Um das Bild einer Festung zu nutzen: Firewalls, Authentifizierungsmaßnahmen, Sicherheitsrichtlinien und Datendioden bilden die Stadtmauer und das Wachpersonal am Tor. Sie verhindern das Eindringen offensichtlicher, gut zu identifizierender Feinde. In jeder Festung sind jedoch Durchbrüche möglich, sei es durch geschickte Verschleierung, wie Identitätsfälschung über Phishing-Kampagnen, gewaltsames Überwinden, Bestechung durch Innentäter oder Geheimgänge, also Backdoors und Software-Schwachstellen. Ein OT-Monitoring mit Threat und Intrusion Detection bildet die Innere Sicherheit. Es behält den Innenbereich der Festung im Blick und untersucht das Verhalten der Akteure innerhalb der Festungsmauern kontinuierlich auf unregelmäßiges beziehungsweise verdächtiges Verhalten. Es erkennt also Anomalien innerhalb der OT, dokumentiert diese im Detail und meldet sie in Echtzeit der Exekutive. Dabei spielt es keine Rolle, ob dieses anomale Verhalten von einem “Fremden”, sprich neuem Netzwerkteilnehmer, ausgeht oder von einem Würdenträger der Festung, sprich Administrator. Versteckte Angriffe, neue Angriffstechniken und die komplexen Winkelzüge, die bei professionellen Angriffen zum Einsatz kommen, werden somit frühzeitig erkannt und können umgehend lokalisiert und abgewehrt werden.

Wohin geht die Reise mit Big Data, künstlicher Intelligenz und Co. in der Energiewelt?

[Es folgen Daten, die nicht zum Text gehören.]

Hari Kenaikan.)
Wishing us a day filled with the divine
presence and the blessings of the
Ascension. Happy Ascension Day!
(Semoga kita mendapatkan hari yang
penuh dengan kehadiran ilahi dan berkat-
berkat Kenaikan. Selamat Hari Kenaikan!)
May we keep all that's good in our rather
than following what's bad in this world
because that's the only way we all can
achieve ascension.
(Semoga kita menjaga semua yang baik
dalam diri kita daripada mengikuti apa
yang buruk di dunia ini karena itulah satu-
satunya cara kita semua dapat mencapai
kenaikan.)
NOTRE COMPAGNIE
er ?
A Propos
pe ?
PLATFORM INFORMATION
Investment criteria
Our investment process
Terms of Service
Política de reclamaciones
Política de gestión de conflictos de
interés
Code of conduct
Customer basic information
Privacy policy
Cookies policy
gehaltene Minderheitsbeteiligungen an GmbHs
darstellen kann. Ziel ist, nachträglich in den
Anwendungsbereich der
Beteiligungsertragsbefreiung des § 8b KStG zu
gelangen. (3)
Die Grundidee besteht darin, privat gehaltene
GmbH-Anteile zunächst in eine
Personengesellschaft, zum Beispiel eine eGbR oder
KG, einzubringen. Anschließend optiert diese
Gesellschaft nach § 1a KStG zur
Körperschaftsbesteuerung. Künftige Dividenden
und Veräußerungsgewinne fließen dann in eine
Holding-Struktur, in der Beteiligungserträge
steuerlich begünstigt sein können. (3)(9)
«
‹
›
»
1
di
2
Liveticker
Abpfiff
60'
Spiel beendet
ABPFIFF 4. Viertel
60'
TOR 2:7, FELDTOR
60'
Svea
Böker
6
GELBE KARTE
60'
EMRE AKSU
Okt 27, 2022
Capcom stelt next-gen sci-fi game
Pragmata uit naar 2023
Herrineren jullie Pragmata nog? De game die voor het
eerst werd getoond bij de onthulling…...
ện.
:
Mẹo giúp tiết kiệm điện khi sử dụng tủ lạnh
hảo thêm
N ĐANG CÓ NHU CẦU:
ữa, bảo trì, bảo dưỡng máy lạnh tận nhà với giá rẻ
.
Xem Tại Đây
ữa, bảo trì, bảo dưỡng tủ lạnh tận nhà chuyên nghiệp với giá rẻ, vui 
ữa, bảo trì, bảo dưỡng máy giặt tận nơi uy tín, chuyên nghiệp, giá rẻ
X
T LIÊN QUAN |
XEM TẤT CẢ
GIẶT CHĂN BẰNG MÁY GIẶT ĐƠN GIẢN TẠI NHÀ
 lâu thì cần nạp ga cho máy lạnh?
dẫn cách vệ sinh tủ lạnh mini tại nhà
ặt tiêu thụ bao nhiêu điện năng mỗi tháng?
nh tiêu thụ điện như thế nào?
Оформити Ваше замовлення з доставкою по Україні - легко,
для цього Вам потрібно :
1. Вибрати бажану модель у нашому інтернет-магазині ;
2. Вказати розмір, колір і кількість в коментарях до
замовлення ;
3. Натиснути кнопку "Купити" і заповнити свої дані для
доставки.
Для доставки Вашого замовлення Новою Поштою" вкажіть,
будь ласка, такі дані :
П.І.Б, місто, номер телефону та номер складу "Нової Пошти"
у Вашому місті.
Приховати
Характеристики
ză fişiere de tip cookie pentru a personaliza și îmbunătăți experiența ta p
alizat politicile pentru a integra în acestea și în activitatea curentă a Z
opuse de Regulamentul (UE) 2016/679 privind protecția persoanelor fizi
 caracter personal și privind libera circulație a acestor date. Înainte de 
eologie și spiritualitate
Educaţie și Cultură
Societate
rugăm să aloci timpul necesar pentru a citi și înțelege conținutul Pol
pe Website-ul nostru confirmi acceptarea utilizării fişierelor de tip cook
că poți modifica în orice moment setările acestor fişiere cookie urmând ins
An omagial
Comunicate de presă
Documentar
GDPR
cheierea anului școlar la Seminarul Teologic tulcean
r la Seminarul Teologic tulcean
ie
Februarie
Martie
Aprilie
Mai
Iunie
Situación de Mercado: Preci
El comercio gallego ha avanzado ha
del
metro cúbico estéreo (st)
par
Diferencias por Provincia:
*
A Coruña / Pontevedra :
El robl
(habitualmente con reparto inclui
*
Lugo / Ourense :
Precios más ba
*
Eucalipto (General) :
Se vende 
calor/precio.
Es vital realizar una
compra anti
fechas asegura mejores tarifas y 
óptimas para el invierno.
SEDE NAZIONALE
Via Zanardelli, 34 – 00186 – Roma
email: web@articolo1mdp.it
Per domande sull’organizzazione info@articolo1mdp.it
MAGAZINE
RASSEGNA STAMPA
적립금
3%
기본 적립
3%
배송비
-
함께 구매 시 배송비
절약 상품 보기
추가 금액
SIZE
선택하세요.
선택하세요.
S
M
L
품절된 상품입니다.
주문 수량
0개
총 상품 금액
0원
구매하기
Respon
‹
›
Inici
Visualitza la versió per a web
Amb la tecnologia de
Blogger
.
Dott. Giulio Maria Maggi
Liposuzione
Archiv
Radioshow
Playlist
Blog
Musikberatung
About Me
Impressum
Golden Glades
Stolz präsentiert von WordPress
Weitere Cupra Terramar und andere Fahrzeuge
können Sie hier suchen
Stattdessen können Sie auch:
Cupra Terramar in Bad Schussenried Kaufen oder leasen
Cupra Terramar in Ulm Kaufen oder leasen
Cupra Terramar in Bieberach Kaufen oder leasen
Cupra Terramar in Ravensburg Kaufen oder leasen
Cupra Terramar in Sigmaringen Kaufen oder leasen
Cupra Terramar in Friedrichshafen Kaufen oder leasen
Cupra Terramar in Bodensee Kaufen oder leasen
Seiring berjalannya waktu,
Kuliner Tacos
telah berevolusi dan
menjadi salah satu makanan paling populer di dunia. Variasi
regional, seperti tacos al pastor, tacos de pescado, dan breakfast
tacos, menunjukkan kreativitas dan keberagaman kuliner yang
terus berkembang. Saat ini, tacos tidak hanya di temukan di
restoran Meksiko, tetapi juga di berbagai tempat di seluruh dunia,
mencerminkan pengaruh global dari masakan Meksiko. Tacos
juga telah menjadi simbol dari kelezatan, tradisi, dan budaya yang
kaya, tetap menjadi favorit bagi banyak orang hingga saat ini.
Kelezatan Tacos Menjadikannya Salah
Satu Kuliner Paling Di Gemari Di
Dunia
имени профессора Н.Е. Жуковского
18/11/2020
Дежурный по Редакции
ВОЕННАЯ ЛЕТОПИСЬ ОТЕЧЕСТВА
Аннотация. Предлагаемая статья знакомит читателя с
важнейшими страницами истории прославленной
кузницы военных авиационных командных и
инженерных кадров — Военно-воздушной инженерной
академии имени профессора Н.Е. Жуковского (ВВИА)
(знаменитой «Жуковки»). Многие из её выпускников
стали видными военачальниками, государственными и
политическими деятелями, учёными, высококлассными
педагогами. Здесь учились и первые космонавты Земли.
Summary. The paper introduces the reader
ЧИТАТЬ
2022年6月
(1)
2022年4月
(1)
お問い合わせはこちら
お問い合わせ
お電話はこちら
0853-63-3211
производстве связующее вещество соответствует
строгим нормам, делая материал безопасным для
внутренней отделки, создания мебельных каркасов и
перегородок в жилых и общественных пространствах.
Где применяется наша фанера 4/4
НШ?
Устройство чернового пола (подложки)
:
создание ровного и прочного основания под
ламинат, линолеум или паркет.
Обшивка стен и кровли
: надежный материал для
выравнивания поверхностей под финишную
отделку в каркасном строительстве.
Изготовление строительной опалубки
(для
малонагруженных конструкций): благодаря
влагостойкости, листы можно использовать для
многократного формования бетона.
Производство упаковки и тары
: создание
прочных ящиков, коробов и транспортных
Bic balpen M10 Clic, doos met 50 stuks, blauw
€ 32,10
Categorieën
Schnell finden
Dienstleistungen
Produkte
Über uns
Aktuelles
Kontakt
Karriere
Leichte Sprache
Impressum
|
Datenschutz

Insbesondere die Advanced Metering Infrastructure (AMI) wird eine massive Optimierung der ureigenen industriellen Prozesse, der Bepreisung, des Geschäftserfolgs und des Kundenservices ermöglichen. Das US Energy Department ist bereits 2016 zu dem Ergebnis gekommen, dass Energieunternehmen durch AMI unter anderem die Korrektheit der Abrechnungen erhöhen konnten, so dass es zu weniger Reklamationen kam und weniger Vorort-Ablesungen notwendig waren. Aber auch die Versorgungssicherheit konnte erhöht werden, da Versorgungsstörungen schneller erkannt, lokalisiert und deren Ursachen besser identifiziert werden konnten. Vorteile zeigten sich auch in Bezug auf die Instandhaltungsplanung und das Peak-Demand-Management.